For some frame of reference, 6mmBR.com has published velocity differences up to 80fps in 1:10 to 1:12 twist barrels for identical loads with 80-90gr projectiles (although reloading components nor cartridge are listed, the difference in velocity presents some factor of velocity increase).
I definitely agree that there is theoretical advantage. However, I prefer empirical evidence. This all phenomenon, and I see no reason that this cannot be tested using the scientific method.
It may not be for everyone, but it is out there and working and you don't even know it. GAP is just one that been pushing it with Bartlein barrels, the FN Ballista had a Gain Twist Barrel, and there are others... it's just not a "Marketing" point, it's just there.

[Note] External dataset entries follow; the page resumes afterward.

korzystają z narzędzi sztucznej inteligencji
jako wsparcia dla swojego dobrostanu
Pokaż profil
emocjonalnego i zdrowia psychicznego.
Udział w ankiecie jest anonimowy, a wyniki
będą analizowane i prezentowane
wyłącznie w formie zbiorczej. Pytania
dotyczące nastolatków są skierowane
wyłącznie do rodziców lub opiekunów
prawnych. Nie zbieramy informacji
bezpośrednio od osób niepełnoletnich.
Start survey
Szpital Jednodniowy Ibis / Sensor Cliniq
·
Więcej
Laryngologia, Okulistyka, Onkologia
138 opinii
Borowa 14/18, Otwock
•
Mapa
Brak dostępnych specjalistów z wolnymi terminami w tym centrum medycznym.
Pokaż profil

Has Bartlein, or anyone else for that matter, done actual scientific studies with gain twist barrels to determine the actual effects of gaining twist vs standard twist?
I'm sure McDonald Douglas has data to support progressive twist in the bushmaster, and I'm also sure that we will never see it.

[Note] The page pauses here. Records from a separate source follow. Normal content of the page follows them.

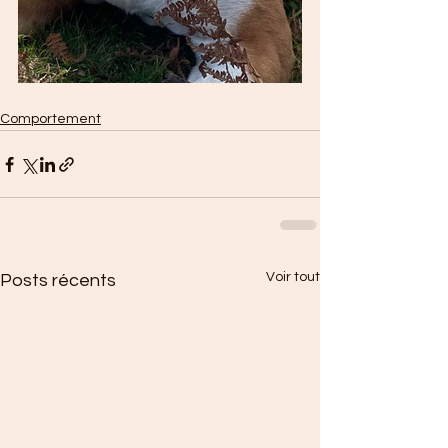
Comportement
Voir tout
Posts récents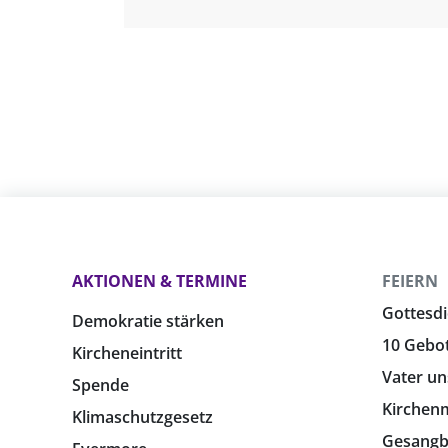
AKTIONEN & TERMINE
FEIERN
Gottesdi
Demokratie stärken
10 Gebo
Kircheneintritt
Vater un
Spende
Kirchen
Klimaschutzgesetz
Gesang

I had a 260 Rem Improved barrel (Bartlein or Benchmark...can't remember now) with a gain twist. They called it their "T" twist for "transitional." It was something mild, like 9 or 8.5 to 8 twist. Kevin Rayhill suggested I give it a try. It was on my F-class/LV 600 IBS rig a few years ago. Shot very well, but not phenomenally better than any of the other top end barrel manufacturers I've used. Went back to Krieger when I needed a new barrel, because Kevin had 2 of those on hand when I needed one.
I usually get 1900-2200 rounds through the barrel before I have the chamber chopped and re-chambered. Usually can get another 12-1500 rounds before it gives up the ghost for good. 260AI is pretty rough on throats when driven hard and shot rapidly. The gain twist didn't go further (round count), shoot dramatically faster, clean easier, or magically find the X more frequently than any other good barrel I've used. Lija, Shilen, Bartlein, Krieger, Pac-Nor, Benchmark, etc. have all worked for me...never got a truly "bad" barrel yet. Prefer cut rifling, but button rifling has worked just fine for me so far as well.

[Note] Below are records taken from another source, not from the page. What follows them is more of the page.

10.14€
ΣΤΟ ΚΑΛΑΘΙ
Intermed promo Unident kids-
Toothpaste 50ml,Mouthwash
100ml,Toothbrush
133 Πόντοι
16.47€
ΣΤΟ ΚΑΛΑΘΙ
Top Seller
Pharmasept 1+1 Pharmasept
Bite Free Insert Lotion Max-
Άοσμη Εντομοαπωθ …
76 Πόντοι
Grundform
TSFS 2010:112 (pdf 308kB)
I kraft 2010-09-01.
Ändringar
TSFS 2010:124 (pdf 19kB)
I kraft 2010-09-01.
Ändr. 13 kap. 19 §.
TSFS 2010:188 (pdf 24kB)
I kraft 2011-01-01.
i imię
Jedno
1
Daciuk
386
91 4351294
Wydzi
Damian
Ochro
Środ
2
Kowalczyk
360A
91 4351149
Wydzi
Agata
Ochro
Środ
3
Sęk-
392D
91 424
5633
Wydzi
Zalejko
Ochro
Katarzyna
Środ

I wouldn't have a problem buying another gain twist barrel again, but I didn't see enough of a benefit to specifically search for another one either. Granted, the sample size has been extremely small so far. Most of the time I've found there is an accuracy node that is easily achievable with either rifling type, so the claimed velocity advantage is a moot point to me. If there was some empirical evidence showing one was better then the other...we would all be using it.
Frank, I really appreciate your thorough answer. I wasn't directing the question at Bartlein, but your answer is really appreciated.